3 Tips to Get Back on Track When Your Self-Growth Threatens your Friendships
Who doesn’t love the feeling you get when you have a really close sister friend? You two can chat for two or three hours nonstop at least once a week and your bond is so friggin’ tight she can finish your sentence practically before you even think it.
Hands down, these friendships are some of the best. They help us maintain our equilibrium during the best and toughest of times. They become a refuge in the storm, a beacon of light when we’ve lost our way and a place to throw back our head and laugh long and loud when we feel like no one else out there gets us. We never want it to end, and for good reason.
However, sometimes our friendships can get a little off balance. Instead of feeling in sync, we feel distant and out or rhythm. Triggers that can undermine our connection can come from anywhere.
I was once in this exact situation. I’d known this particular sister friend for 20 years. We went to the same college and we were cool as ice water! As adults we hung out and managed life’s ups and downs and celebrated birthdays together. I was in the inner sanctum. Her job required her to travel and every time the wind blew her trippy alarm went off at her house. I’d get a call from the alarm company and I’d have to drive to her house to make sure everything was where it was supposed to be, then I’d punch in my special code to alert the alarm company that nothing was amiss.
We both loved to read personal and spiritual development books and we’d spend long phone conversations analyzing the principles or some weekends spend sleep overs at her house binge watching our favorite PBS television shows.
Everything was groovy until I get involved with another circle of women friends.
I’d joined an entrepreneur leadership program that required me to travel and spend weekends in a mastermind setting with women like myself who were committed to stretching ourselves and wanted to create new levels of business success. Right away I noticed a shift in how my sister girl treated our friendship. I’d return from those trips wanting to share all of the new ideas I had but she was far from interested, in fact she was dismissive.
Maybe you’ve experienced something similar.
Perhaps, like me, you joined a personal or professional development program and now your brain is filled with all kinds of out-of-the-box thoughts and ideas and your sister girl doesn’t agree with your new path. Or, perhaps you’ve finally lost the baby weight you both have been trying to lose for the past 5 years, but she fell off the weight loss wagon and never got back on. Now, instead of long phone chats you’re trading a short text once or twice a week.
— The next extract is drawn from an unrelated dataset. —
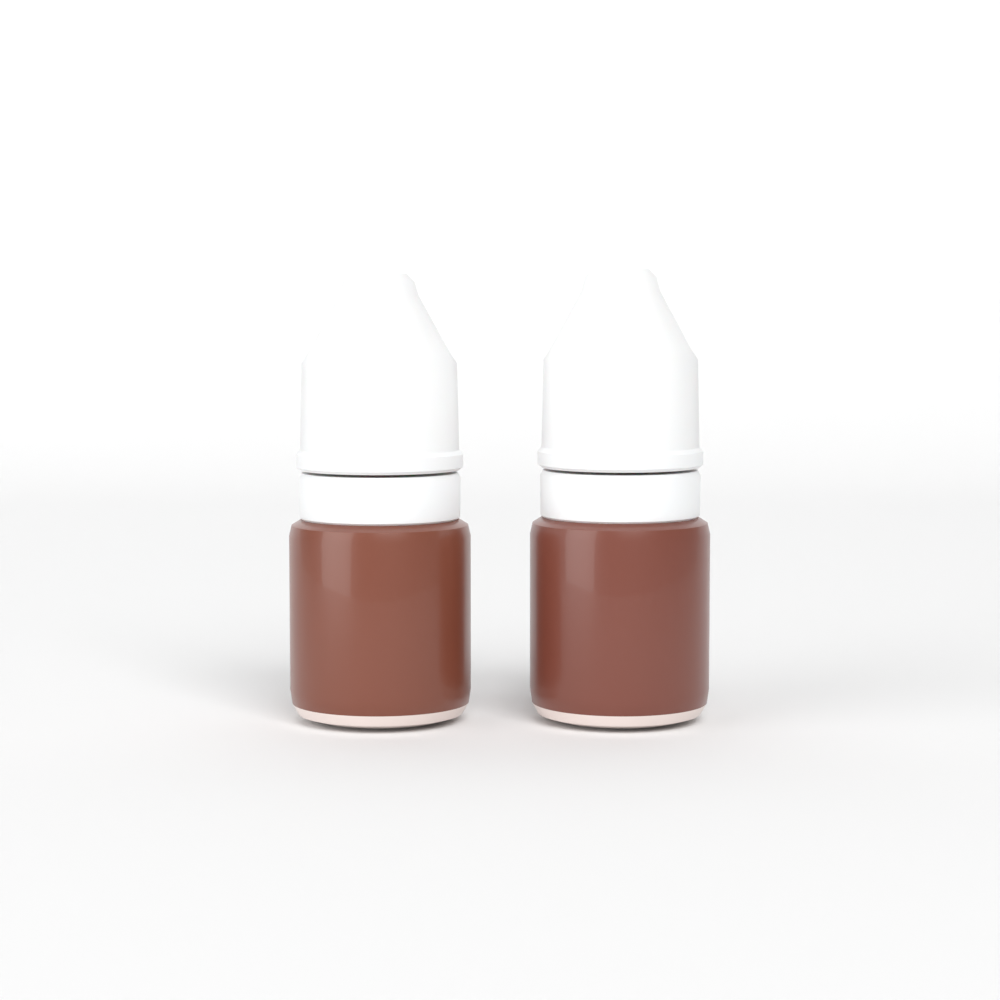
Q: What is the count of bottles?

In fact, some weeks all you hear is crickets.
Other friends may even suggest that your sister friend has entered the dreaded “jealousy zone”. Maybe you’re inclined to agree with them. However, I advice I ended up taking for myself. I suggest that before you lump your girlfriend headfirst into the jealous category, take a moment to think about things from a slightly different perspective.
Yes, it’s true that it can be incredibly painful when our self-growth somehow sabotages our friendships. But the truth of the matter is your growth is the most important contribution you can make to the world. When you’re in alignment with the law of growth, you’re more likely to fulfill your purpose in life. Your first commitment is to embrace your growth. Never hide it, but also don’t flaunt it.
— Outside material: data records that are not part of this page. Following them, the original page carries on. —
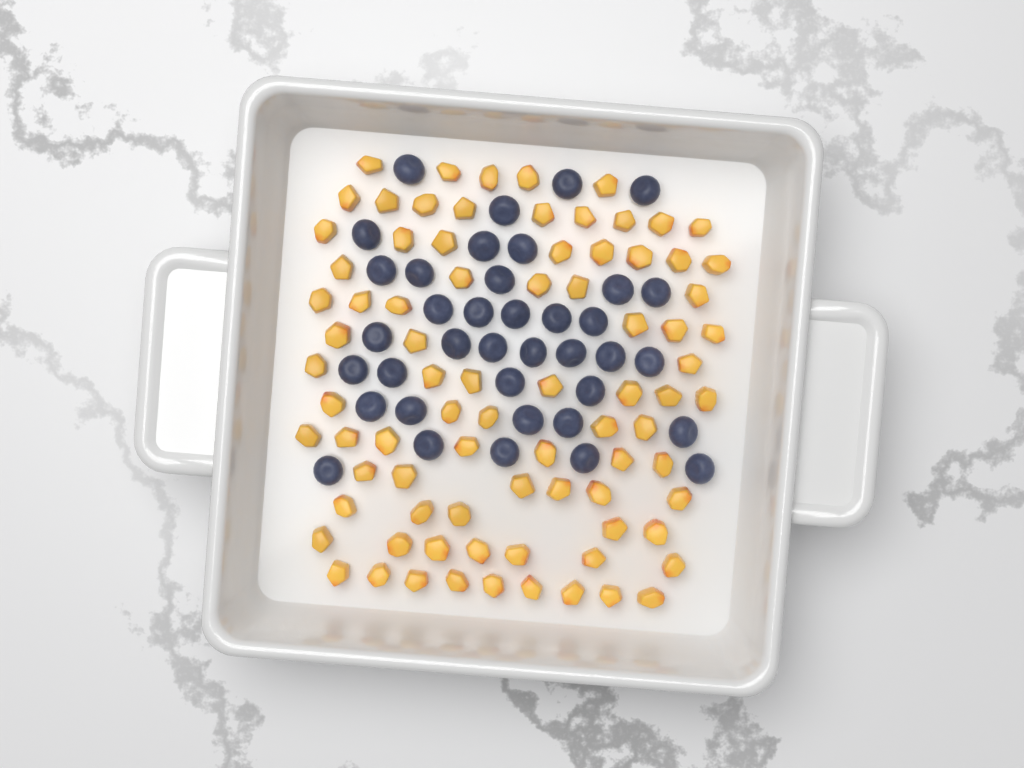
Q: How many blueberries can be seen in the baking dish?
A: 38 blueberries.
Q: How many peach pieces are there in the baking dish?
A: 82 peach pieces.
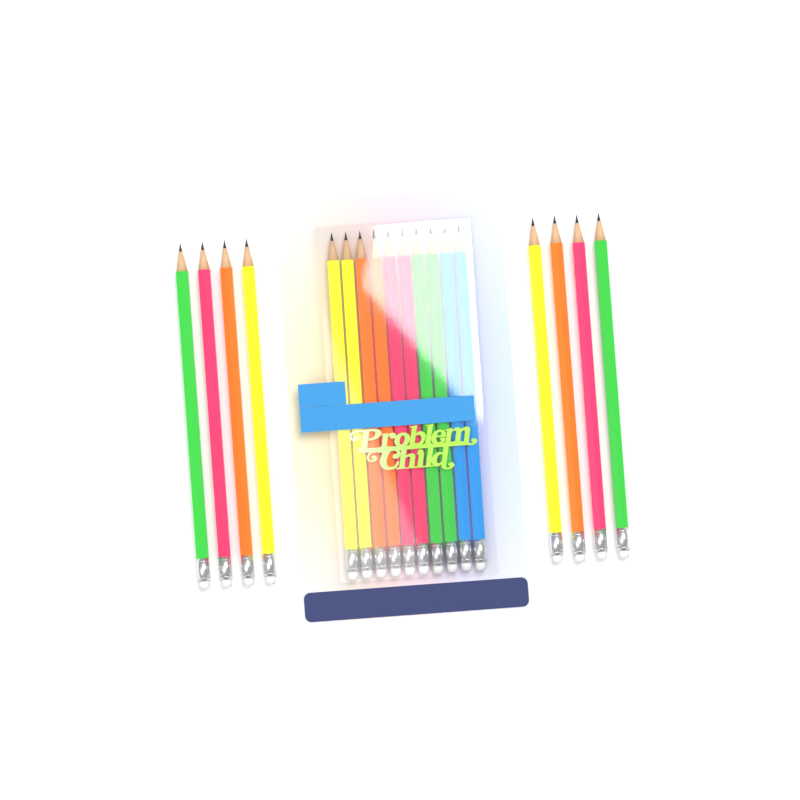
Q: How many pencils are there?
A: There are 18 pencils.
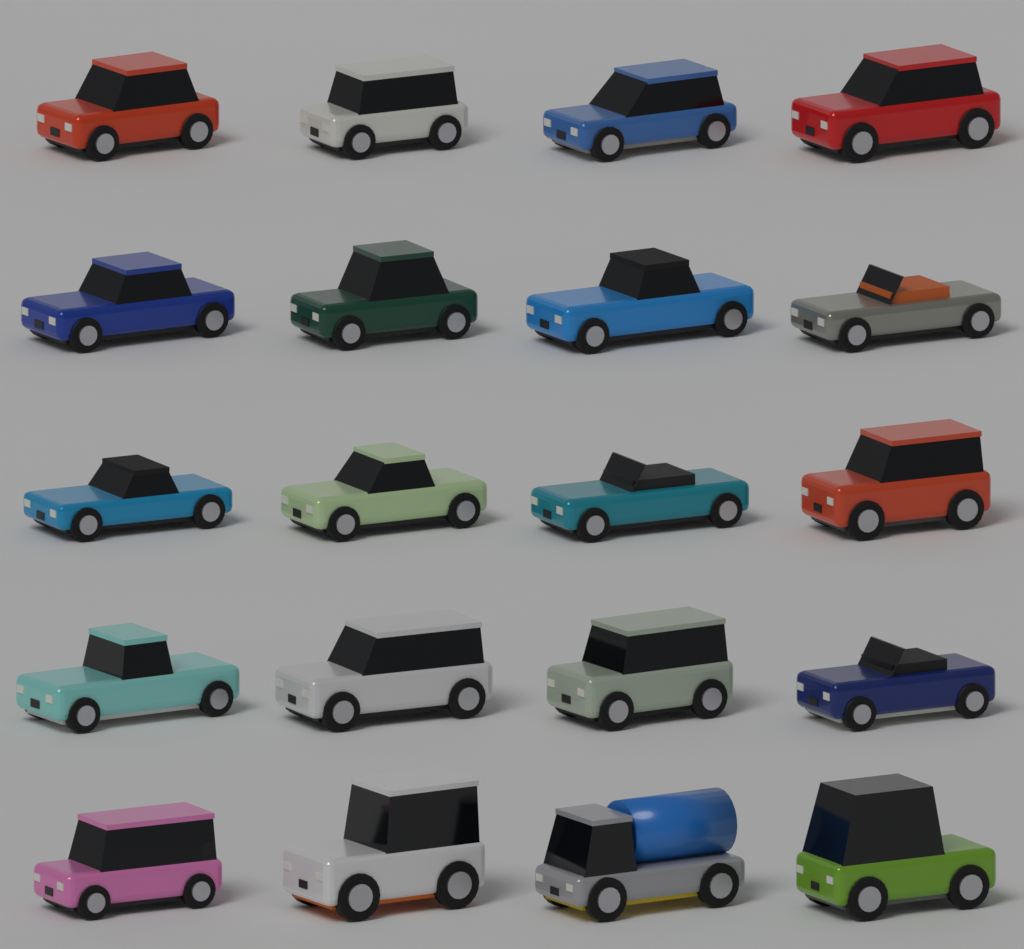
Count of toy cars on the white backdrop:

You might consider that your sister friend’s seeming jealousy may be stimulated by her own unexpressed desires and life goals. If you realize this is the case, I’d like you to see your friend through the lens of compassion and understanding. This may be difficult at first because your first thought might be something like “She just needs to grow the heck up!”
Sometimes our growth reminds our friends of their own neglect. Your growth may be casting a reflection revealing her repressed desire to improve her life. It may start to feel like you moving forward means she’ll be left behind. Although you know that’s not true, she doesn’t.
Here’s 3 tips you can try that may help to get things back on track:
- Take a short break – perhaps, through giving each other space and time to adjust, in her own time she’ll recognize what’s behind her feelings and start to make changes in her own life.
- Write a letter – but ask permission to do so and clarify that the purpose is to get to the heart of things so you can get things back on track.
- Be a Catalyst, extend Invitations – if you realize that there’s some truth to your friend not having a zest for her own life, you can extend invitations, phrased as “Maybe we can do _____ together. I’m starting to lose my mojo doing it by myself.” Sometimes people just need to get in motion and commit to something, to get their confidence and ideas flowing in the right direction.
Ultimately, the most beneficial mindset you can have in this kind of situation is to remain focused on love, compassion and understanding. Above all, remember that honoring the law of growth and expressing the transformative positive feelings of love towards yourself and your friend is the ultimate motivator and healer.